* _Objective_
Starting at the very beginning of the records and going on through the line with "export const myFeature", copy those lines out word for word, both ends included.

####

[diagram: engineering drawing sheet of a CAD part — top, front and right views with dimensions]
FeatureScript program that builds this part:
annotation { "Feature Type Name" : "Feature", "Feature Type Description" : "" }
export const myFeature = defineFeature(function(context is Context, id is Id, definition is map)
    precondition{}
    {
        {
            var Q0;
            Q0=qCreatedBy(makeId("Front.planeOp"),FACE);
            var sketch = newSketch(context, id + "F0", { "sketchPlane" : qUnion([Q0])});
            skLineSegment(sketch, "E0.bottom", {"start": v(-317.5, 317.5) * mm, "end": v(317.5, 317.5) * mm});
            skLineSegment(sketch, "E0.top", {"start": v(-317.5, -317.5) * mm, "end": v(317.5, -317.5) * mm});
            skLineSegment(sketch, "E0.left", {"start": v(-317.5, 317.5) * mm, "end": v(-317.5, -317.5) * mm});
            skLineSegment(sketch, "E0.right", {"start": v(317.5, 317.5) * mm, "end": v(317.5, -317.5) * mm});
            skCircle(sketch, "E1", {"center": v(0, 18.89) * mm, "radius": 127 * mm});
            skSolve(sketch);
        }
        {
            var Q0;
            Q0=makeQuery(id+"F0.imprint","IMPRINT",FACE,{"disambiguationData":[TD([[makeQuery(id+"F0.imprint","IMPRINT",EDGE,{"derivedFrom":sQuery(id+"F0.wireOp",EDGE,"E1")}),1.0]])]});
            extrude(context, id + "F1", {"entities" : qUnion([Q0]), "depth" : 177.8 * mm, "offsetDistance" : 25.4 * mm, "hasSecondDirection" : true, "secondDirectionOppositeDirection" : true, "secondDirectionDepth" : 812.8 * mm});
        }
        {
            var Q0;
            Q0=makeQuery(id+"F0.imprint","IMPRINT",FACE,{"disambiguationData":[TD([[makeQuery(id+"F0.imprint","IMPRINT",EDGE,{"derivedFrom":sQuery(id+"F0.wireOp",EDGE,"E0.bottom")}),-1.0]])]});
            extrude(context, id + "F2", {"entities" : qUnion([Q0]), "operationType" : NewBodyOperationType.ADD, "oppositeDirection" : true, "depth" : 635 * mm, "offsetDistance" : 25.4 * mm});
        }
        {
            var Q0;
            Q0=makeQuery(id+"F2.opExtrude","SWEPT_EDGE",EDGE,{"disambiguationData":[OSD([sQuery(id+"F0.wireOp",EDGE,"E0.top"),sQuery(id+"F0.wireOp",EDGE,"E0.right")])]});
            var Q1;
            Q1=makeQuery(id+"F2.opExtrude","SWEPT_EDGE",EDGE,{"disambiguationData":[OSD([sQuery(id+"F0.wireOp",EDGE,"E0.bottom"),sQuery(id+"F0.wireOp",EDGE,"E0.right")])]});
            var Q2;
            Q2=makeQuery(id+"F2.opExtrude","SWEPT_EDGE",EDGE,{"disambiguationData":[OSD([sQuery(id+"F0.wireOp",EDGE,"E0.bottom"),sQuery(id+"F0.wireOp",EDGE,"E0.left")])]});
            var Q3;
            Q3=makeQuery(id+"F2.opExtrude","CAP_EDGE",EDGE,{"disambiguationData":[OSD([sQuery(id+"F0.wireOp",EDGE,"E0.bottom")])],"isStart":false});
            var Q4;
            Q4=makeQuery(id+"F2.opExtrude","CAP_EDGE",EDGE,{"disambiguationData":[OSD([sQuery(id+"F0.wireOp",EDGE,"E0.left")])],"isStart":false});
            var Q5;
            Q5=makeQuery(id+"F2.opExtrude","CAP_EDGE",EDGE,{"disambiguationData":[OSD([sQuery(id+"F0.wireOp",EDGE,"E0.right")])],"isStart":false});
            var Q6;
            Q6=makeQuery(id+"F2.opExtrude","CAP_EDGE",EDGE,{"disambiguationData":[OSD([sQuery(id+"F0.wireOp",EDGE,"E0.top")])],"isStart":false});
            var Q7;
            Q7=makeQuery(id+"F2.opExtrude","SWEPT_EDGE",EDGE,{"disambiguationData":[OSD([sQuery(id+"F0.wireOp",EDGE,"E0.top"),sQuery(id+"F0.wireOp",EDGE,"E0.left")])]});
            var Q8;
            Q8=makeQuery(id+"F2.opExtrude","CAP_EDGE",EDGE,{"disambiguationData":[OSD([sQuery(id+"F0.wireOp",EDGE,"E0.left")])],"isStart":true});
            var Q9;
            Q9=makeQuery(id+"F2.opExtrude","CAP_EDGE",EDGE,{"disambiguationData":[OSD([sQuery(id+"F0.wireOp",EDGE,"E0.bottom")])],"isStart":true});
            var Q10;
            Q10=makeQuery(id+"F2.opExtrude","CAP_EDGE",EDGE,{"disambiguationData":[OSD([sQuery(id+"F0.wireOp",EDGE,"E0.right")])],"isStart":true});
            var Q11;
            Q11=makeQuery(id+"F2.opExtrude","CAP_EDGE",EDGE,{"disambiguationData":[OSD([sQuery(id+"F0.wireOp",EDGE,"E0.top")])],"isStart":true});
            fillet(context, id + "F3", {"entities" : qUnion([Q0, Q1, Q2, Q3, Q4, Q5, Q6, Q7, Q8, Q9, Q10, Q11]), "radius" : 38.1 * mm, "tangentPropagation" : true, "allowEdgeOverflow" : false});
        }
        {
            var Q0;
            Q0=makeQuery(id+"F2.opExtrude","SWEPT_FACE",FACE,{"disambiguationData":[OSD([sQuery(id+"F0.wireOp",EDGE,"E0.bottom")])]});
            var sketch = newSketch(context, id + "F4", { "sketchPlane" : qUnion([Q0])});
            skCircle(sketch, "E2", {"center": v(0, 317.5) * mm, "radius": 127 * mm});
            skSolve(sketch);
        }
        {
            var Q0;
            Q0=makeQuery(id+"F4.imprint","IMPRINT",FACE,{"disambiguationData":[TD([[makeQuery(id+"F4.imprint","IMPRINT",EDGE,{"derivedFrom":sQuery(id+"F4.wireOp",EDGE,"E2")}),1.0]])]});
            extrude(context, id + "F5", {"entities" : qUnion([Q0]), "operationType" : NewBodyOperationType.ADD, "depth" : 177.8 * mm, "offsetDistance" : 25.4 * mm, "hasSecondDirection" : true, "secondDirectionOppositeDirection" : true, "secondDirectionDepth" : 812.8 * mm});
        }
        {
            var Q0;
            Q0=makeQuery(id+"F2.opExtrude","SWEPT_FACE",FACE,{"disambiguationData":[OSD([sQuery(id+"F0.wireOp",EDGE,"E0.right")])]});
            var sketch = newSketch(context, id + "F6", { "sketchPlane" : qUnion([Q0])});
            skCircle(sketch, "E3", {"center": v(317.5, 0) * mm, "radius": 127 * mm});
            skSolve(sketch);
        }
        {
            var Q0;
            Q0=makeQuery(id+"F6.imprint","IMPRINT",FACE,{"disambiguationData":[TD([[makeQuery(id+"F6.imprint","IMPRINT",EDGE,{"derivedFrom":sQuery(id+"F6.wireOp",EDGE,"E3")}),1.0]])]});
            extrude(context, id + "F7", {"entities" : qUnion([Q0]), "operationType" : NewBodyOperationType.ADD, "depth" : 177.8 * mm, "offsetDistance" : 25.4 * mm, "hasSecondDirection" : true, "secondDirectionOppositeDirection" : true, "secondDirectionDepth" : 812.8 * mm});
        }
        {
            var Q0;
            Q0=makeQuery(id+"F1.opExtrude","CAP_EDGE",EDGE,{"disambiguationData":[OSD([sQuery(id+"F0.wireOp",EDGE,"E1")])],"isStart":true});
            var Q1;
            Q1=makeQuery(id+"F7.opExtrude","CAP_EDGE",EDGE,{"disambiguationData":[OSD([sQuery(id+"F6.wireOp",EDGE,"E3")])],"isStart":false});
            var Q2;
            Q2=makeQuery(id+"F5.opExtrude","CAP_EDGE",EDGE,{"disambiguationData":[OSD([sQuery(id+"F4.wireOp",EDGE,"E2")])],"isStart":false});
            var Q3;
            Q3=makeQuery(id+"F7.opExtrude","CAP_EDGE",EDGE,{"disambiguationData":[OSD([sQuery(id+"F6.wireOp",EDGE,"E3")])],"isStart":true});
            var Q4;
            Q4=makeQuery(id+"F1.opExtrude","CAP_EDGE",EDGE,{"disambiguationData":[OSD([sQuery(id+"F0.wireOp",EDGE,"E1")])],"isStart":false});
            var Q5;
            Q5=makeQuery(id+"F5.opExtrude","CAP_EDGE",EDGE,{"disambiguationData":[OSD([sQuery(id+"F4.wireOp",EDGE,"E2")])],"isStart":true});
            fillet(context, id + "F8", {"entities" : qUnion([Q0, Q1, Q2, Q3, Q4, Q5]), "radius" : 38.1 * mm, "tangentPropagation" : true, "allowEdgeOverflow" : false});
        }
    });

####

* _Response below_
[diagram: engineering drawing sheet of a CAD part — top, front and right views with dimensions]
FeatureScript program that builds this part:
annotation { "Feature Type Name" : "Feature", "Feature Type Description" : "" }
export const myFeature = defineFeature(function(context is Context, id is Id, definition is map)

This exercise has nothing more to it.